■ REQUIRED WORK: Render into Spanish the following sentence from the review of The A-Team: Season Two below: "The show became a huge hit, but was also steeped in controversy."

■ EXTRACT TO READ:

··········

The A-Team: Season Two Review
Score: 8/10 | Date Posted: April 13th 2005 In:
DVD Reviews





The A-Team: Season Two
Review by Vince D’Amato

Starring: George Peppard, Dirk Benedict, Melinda Culea, Dwight Schultz, Mr. T.
Directed by: Various.
Released by: Universal.


The Show: First of all, I’ll give a brief outline for The A-Team before getting into some of the more interesting points of this series - created and produced by Stephen J. Cannell, who had fantastic success in the 80’s and 90’s creating hour-long television series that centred around some very quirky characters. And obviously, the A-Team was no exception. The main premise is about four Vietnam vets – a special ops unit – who get convicted of a military crime that they were actually innocent of due to political pressure of some kind. Anyway, they escape before they can be dealt with and go underground in Los Angeles, where they work for hire as a specialized team helping out people who can’t be helped by the law or government for one reason or another. George Peppard played the commanding Colonel of the unit, always wearing a pair of black gloves and smoking cigars right in the middle of car chases/fist fights/gun fights/helicopter escapes – any kind of pressure situation, he lights up. Dirk Benedict plays a younger soldier, whose charm and good looks make it easy for him to basically scam his way through life – living in high-end LA apartments and hobnobbing with attractive socialites. Mr. T. plays the strong man of the group – he’s the toughest, but he can’t stand to fly, so the team has to knock him cold for their various world-hopping missions. Dwight Schultz plays Murdock, the only soldier from the outfit who was not charged with the military crime, probably due to his Section 8 release. The guy’s a nut. Finally, we have spunky female reporter Amy Allen (played by actress Melinda Culea) who’s a Los Angeles newspaper reporter, who joins the group to get the scoop, and to some degree, help them out on their missions.

With the A-Team, producer Stephen J. Cannell created something that no one had seen before: A one-hour episodic that revolves completely around heavy action. Unlike other shows that were narrative-heavy and wrote in one or two very brief and specifically-coordinated action scenes, the A-Team took the reverse idea. The show’s high-concept action was always consistent, and the stories would serve to compliment the many action scenes, which would always include some extremely high-intensity stunts – and not just one, but several per episode. (And for some reason, most of the bigger stunts involved jeeps – I don’t know why, but maybe jeeps were just cheaper to trash). A lot of the A-Team was what you would see in the movie theatres (at the time), not on television, and people weren’t used to it. The show became a huge hit, but was also steeped in controversy. In 1984, TIME magazine put the A-Team on the front cover, declaring 53 acts of violence in the last episode! Parents groups were out to lynch the show – of course, what 8–12-year-old boy wasn’t watching the A-Team in the early eighties? And news programs were running stories on violence on television, and the A-Team made a perfect number-one case for it. Obviously, none of this controversy hurt the popularity of the show. And Season Two was not affected by the pressure to tome down the violence – so what you get in this Season Two box-set are episodes that fly fast and hard, throwing stories with the requisite four-to-six (or more sometimes) action sequences in each 47-minute slot. Also, there’s the famous montage that’s featured in every episode, where the A-Team has to build some sort of DIY assault vehicle or defence barricade, whatever that week’s episode required – and these sequences were always one of the more memorable quirks of the series. There’s a special 2-part episode on Disc 1 that is really non-stop action all the way through, and a lot of them follow this style as well. But for all this action, there is also the naturally comedy that comes with having such insane characters, and the dialog in the scripts are for the most part cleverly humorous. Watching The A-Team (again) is a ton of fun, in an exciting B-movie kind of way. If nothing else, it’s never boring.

··········

■ SUPPLIED DATA:

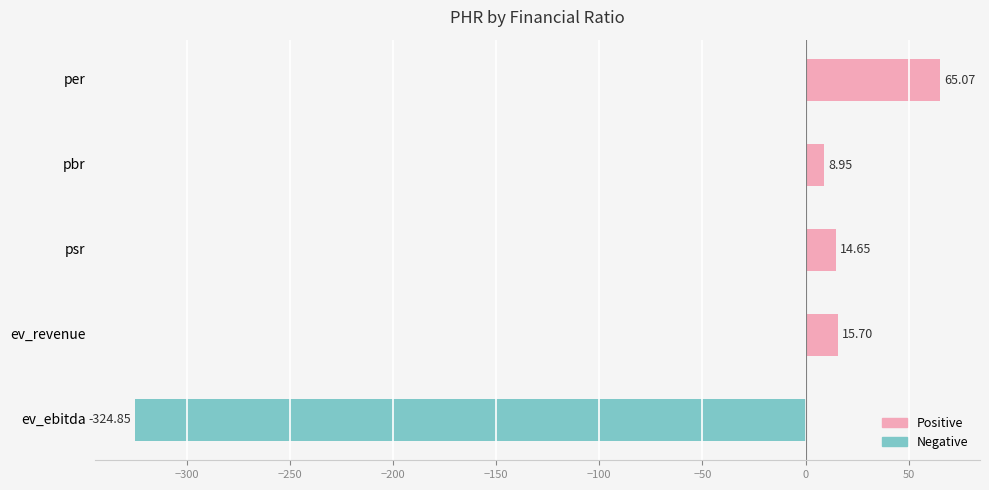

How many values are below 14?

2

··········

■ WRITTEN ANSWER: El programa se convirtió en un gran éxito, pero también estuvo envuelto en la polémica.